__Document text__.
*** Begin section ***

In the decade since the definition of the SDRAM standard, SDRAM devices and their descendants have continued on a general scaling trend of exponentially higher data rates and slowly decreasing timing parameter values for each generation of DRAM devices. Table 12.2 contains a summary of timing parameter values for selected SDRAM, DDR SDRAM, and DDR2 SDRAM devices. Table 12.2 shows that fundamental device operation latencies in terms of wall clock time have gradually decreased with successive generations of DRAM devices, while DRAM device data rates have increased at a much higher rate. Consequently, DRAM device operation latencies have, in general, increased in terms of cycles, despite the fact that the latency values in nanoseconds have decreased in general.

TABLE 12.2

Timing parameter values of various x4 SDRAM, DDR, and DDR2 devices

Figure 12.22 shows the scaling trends of commodity DRAM devices from 1998 to 2006. In the time period illustrated in Figure 12.22, random row cycle times in commodity DRAM devices decreased on the order of 7% per year. In contrast, the data rate of commodity DRAM devices doubled every three years. Consequently, the relatively constant row cycle times and rapidly increasing data rates mean that longer requests or a larger number of requests must be kept in flight by the DRAM memory controller to sustain high bandwidth utilization.

FIGURE 12.22 Commodity DRAM device timing and data rate scaling trends.

Figure 12.22 also shows an anomaly in that the refresh cycle time t_RFC has increased rather than decreased in successive generations of DRAM devices, unlike the scaling trends for other timing parameters. Although the t_RFC values reported in Table 12.2 are technically correct, the illustrated trend is somewhat misleading. That is, t_RFC increased for the DDR2 devices examined over that for the DDR SDRAM devices due to the fact that the DDR SDRAM devices examined in Table 12.2 are 512-Mbit devices, whereas the DDR2 SDRAM devices examined in Table 12.2 are 1-Gbit devices. In this case, the larger capacity means that a larger number of cells must be refreshed, and the 1-Gbit DDR2 DRAM device must take longer to perform a refresh command or draw more current to refresh twice the number of DRAM storage bits in the same amount of time as the 512-Mbit DDR SDRAM device. Table 12.2 shows that DRAM manufacturers have, in general, chosen to increase the refresh cycle time t_RFC, rather than significantly increase the current draw needed to perform a refresh command. Consequently, the refresh cycle time t_RFC has not decreased in successive generations of DRAM devices when the general trend of increasing capacity in each generation is taken into account.

*** End section ***

(Extracted page text data)
*** Begin section ***

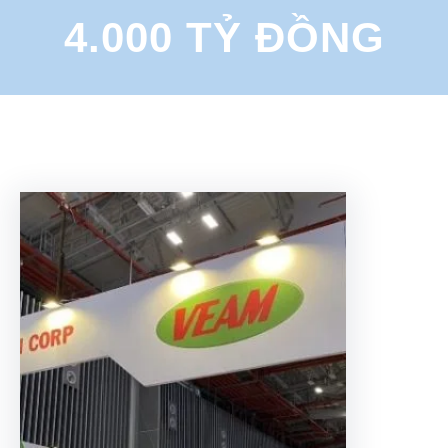
4.000 TỶ ĐỒNG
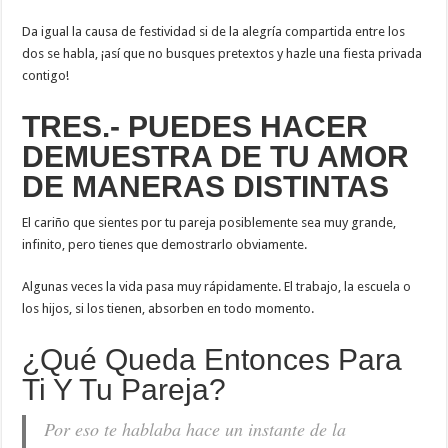
Da igual la causa de festividad si de la alegría compartida entre los
dos se habla, ¡así que no busques pretextos y hazle una fiesta privada
contigo!
TRES.- PUEDES HACER
DEMUESTRA DE TU AMOR
DE MANERAS DISTINTAS
El cariño que sientes por tu pareja posiblemente sea muy grande,
infinito, pero tienes que demostrarlo obviamente.
Algunas veces la vida pasa muy rápidamente. El trabajo, la escuela o
los hijos, si los tienen, absorben en todo momento.
¿Qué Queda Entonces Para
Ti Y Tu Pareja?
Por eso te hablaba hace un instante de la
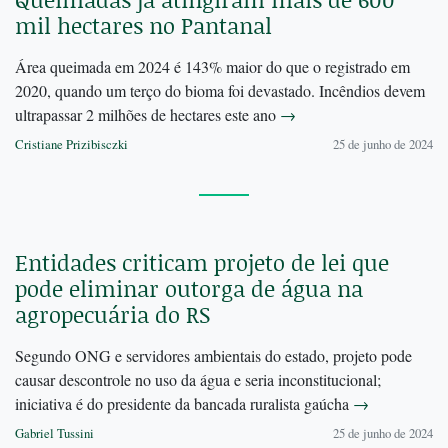
mil hectares no Pantanal
Área queimada em 2024 é 143% maior do que o registrado em
2020, quando um terço do bioma foi devastado. Incêndios devem
ultrapassar 2 milhões de hectares este ano
→
Cristiane Prizibisczki
25 de junho de 2024
Entidades criticam projeto de lei que
pode eliminar outorga de água na
agropecuária do RS
Segundo ONG e servidores ambientais do estado, projeto pode
causar descontrole no uso da água e seria inconstitucional;
iniciativa é do presidente da bancada ruralista gaúcha
→
Gabriel Tussini
25 de junho de 2024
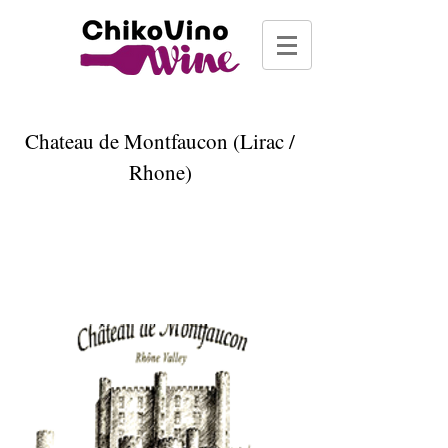
Chateau de Montfaucon (Lirac /
Rhone)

*** End section ***

__Exercise goal__.
Which DRAM device generations does the DRAM scaling text name?

__Answer to the problem__.
SDRAM, DDR SDRAM, DDR2 SDRAM